Türkiye’nin
Avrupa Birliği yolunda önemli bir mesafe kat ettiğini belirten
Avrupa Parlamentosu Türkiye Raportörü
Ria Oomen Ruijten, ancak bu reformların son dönemde yavaşladığını ve bu yavaşlamanın bir an önce sonlanmasını istediğini söyledi.
Hollanda Türk İşadamları Derneği (HOTİAD) tarafından Maastricht’te düzenlenen 3. Avrupa Türk İşadamları
Ekonomi Zirvesi’ne katılan Ria Oomen, aynı zamanda Türkiye’de bir kutuplaşma olduğunu ve bunun da reform sürecini olumsuz etkilediğini kaydetti.
“Mesela Türkiye’de AB’nin öngördüğü ombudsmanlık müessesi henüz oluşturulmadı” diyen Oomen, bunun yanı sıra
Kopenhag Kriterleri’nde de yer alan bağımsız
adalet mekanizması, insan haklarının güvence altına alınması gibi konularda da önemli adımların atılmasını beklediklerini söyledi. “AB’ye giren son iki
ülke olan
Bulgaristan ve
Romanya birliğe girerken bu konulara dikkat etmedik. Bu ülkelerde ciddi aksaklıklar var şimdi ve o yüzden daha titiz olmak zorundayız” diyerek Türkiye’ye
mesaj veren Hollandalı AP üyesi, Türkiye’deki reform sürecinde son üç aydır bir canlanma olduğunu ve bu canlanmanın daha da artmasını arzuladıklarını dile getirdi.
Türkiye’de şu anda bir kamplaşma
tehlikesinin bulunduğundan da bahseden Ria Oomen, bu kamplaşmanın hem siyasal anlamda hem de toplumsal anlamda var olduğunu ve bunun da reformların hızını kestiğini ileri sürdü.
Türkiye’nin
Ermenistan ile arasındaki sorunların çözümü noktasında ve
Kafkasya’da yürüttüğü çabaları da desteklediklerini belirten Ria Oomen, sözlerine şöyle devam etti: “Samimi olarak söylüyorum ki Türkiye’de çok ciddi değişiklikle ve reformla gerçekleşti. Ve bunları takdirle karşılıyoruz. Hollanda’nın dönem başkanlığı sırasında müzakerelere başlama tarihi aldı Türkiye ama şu an bir duraklama var. Mesela neden hala bir ombudsman yok. Neden Türkiye sadece müzakere konularının açılmasını istiyor. Oysa yavaşlayan reformlardan da bahsetmek lazım. Oysa reformlar durdu. Bunun nedenlerini biliyorum tabiî ki. Son raporda dikkate aldığım konu şu Kopenhag kriterleri, bağımsız adalet mekanizması, insan haklarının güvence altına alınması… Bunlar Avrupa ile işbirliğinin temelidir. Bizi bir arada tutan değerlerdir.
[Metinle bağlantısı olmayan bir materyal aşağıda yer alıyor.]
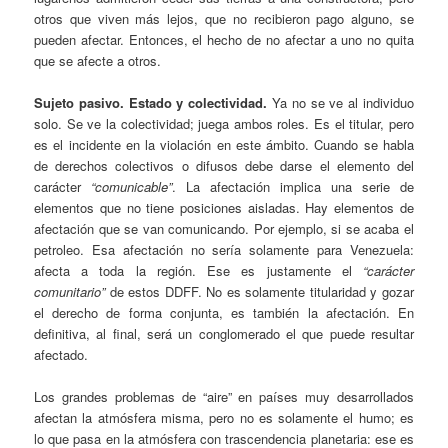
otros que viven más lejos, que no recibieron pago alguno, se
pueden afectar. Entonces, el hecho de no afectar a uno no quita
que se afecte a otros.
Sujeto pasivo. Estado y colectividad.
Ya no se ve al individuo
solo. Se ve la colectividad; juega ambos roles. Es el titular, pero
es el incidente en la violación en este ámbito. Cuando se habla
de derechos colectivos o difusos debe darse el elemento del
carácter
“comunicable”
. La afectación implica una serie de
elementos que no tiene posiciones aisladas. Hay elementos de
afectación que se van comunicando. Por ejemplo, si se acaba el
petroleo. Esa afectación no sería solamente para Venezuela:
afecta a toda la región. Ese es justamente el
“carácter
comunitario”
de estos DDFF. No es solamente titularidad y gozar
el derecho de forma conjunta, es también la afectación. En
definitiva, al final, será un conglomerado el que puede resultar
afectado.
Los grandes problemas de “aire” en países muy desarrollados
afectan la atmósfera misma, pero no es solamente el humo; es
lo que pasa en la atmósfera con trascendencia planetaria: ese es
AB’ye giren son iki ülke olan Bulgaristan ve Romanya’da bu konulara dikkat etmedik. Bu iki ülkede çok yanlışlar var. Bu yüzden daha titiz olmak zorundayız şimdi. Türkiye’de şu anda karşılıklı ayrışmadan kaynaklanan bir tehlike görüyoruz. 2008 yılında bu kamplaşma daha da arttı ve reform sürecini olumsuz etkiliyor. Bu ayrım hem toplumsal hem de siyasal düzeyde var. Oysa reformlar Türkiye’yi
modern yapacaktır. Bu reformlara yönelmek lazım. Sadece işi
teknik bazda ele alıp müzakere başlıklarının açılmasını dile getirmekle olmaz. Son üç aydır yakalan çizgi devam ederse Türkiye yeniden eski havasını yakalar.”